A new surgical tool that combines the precision of robotic medicine with the affordability of traditional hand-held surgical instruments has the potential to change minimally invasive abdominal surgery, its inventors say.
That’s the idea behind FlexDex, a new device from its inventors at the University of Michigan, including pediatric surgeon and Toledo resident Dr. Jim Geiger. FlexDex mounts around a surgeon’s wrist and allows him to manipulate a suturing device at the end of an elongated stick through a small hole in a patient’s abdomen.
University of Michigan professor James Geiger use a FlexDex instrument for the first time in a surgery at the University of Michigan Hospital.
Marcin Szczepanski Enlarge
With the natural movements of a human wrist and hands, it provides full range of motion for laparoscopic, or minimally invasive surgeries, said Dr. Geiger, chief medical officer and co-founder of FlexDex Surgical, the company behind the new device.
“It has the potential to be a disruptive to [the practice of] minimally invasive surgery,” said Dr. Geiger, who is also a professor of surgery at the University of Michigan and surgeon at Mott Children’s Hospital in Ann Arbor.

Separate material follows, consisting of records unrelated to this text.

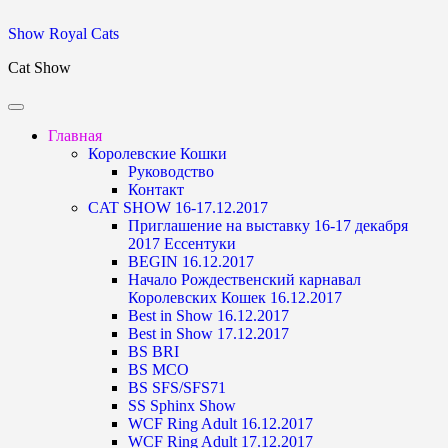
Skip
Show Royal Cats
to
Cat Show
content
Главная
Королевские Кошки
Руководство
Контакт
CAT SHOW 16-17.12.2017
Приглашение на выставку 16-17 декабря
2017 Ессентуки
BEGIN 16.12.2017
Начало Рождественский карнавал
Королевских Кошек 16.12.2017
Best in Show 16.12.2017
Best in Show 17.12.2017
BS BRI
BS MCO
BS SFS/SFS71
SS Sphinx Show
WCF Ring Adult 16.12.2017
WCF Ring Adult 17.12.2017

“It’s a hand-held, purely mechanical surgical instrument that has full range of motion that your human wrist can do. Beyond what our human body can do,” he said. “It’s like almost having your hand in the patient through a very small incision. It has the same level of control over the straight stick [instrument],” but can be used without opening up a patient with a large incision.
But working through smaller incisions with more precision, comes at a significant cost, Dr. Geiger said. The popular Da Vinci robot, for instance, costs $2 million, which prices out many hospitals or can mean bigger medical bills for patients who do use them.
So Dr. Geiger joined Shorya Awtar, a mechanical engineering professor at Michigan and chief technology officer for FlexDex Surgical, and others to find a solution.
“We saw the need for more functional tools and instruments at an affordable price,” Mr. Awtar said. “Only 20 to 25 percent of U.S. hospitals have a robot, and outside the U.S. it’s only in some developed countries.”
Patients can benefit from minimally invasive surgery because it uses smaller incision and causes less pain, and patients can leave the hospital and return to work sooner, Dr. Geiger said. For physicians, using the device can mean less surgery-related fatigue than when using traditional instruments.
It can be used for any minimally invasive surgery, he said, including hernia repair, weight-loss surgery, or colon surgery, because it offers a similar level of functionality as robotics, without the substantial expense to buy and maintain the advanced technology.
While many major hospital systems in the United States — including the University of Michigan — have invested in robotic surgical tools, cost is one reason the practice hasn’t spread widely in other countries, Mr. Awtar said.
FlexDex could benefit hospitals in countries where robotic medicine is not widespread or financially feasible, or provide an extra tool for hospitals in the United States looking for alternatives to the substantial investment in robotic equipment, Dr. Geiger said.
“A lot of people have tried to make mechanical instruments that are articulated, but not in a natural way,” Dr. Geiger said.
“There is some learning to the [FlexDex] device, but once you do it’s like riding a bike.”
FlexDex co-founders (from left), Shorya Awtar, Greg Bowles and James Geiger.
Marcin Szczepanski Enlarge
Right now, the device is designed for a single use and costs $500 per instrument.
The latest version of FlexDex is for an instrument to suture and tie knots to close wounds, though Mr. Awtar said future plans call for detachable ends to accommodate various surgical tools.
And he sees applications beyond health care, as industries such as aeronautics and other engineering fields search for more precise instruments.
The project is a long time coming, inventors say, something FlexDex has been working on for about a decade. The company has received nearly $1.4 million in grant funding from the National Science Foundation and raised $7.4 million from investors, many of them from Toledo, Dr. Geiger said.
A second, more expansive product launch is expected in 2018.
Dr. Geiger said the company is getting calls from surgeons across the United States and internationally inquiring about the device.
It’s being used by surgeons in hospitals in Wisconsin and Hawaii, as well as in Michigan. Dr. Geiger said he’d like to see the device in Toledo hospitals soon as well.
“I can’t tell you how incredible the response from surgeons [has been],” Mr. Awtar said.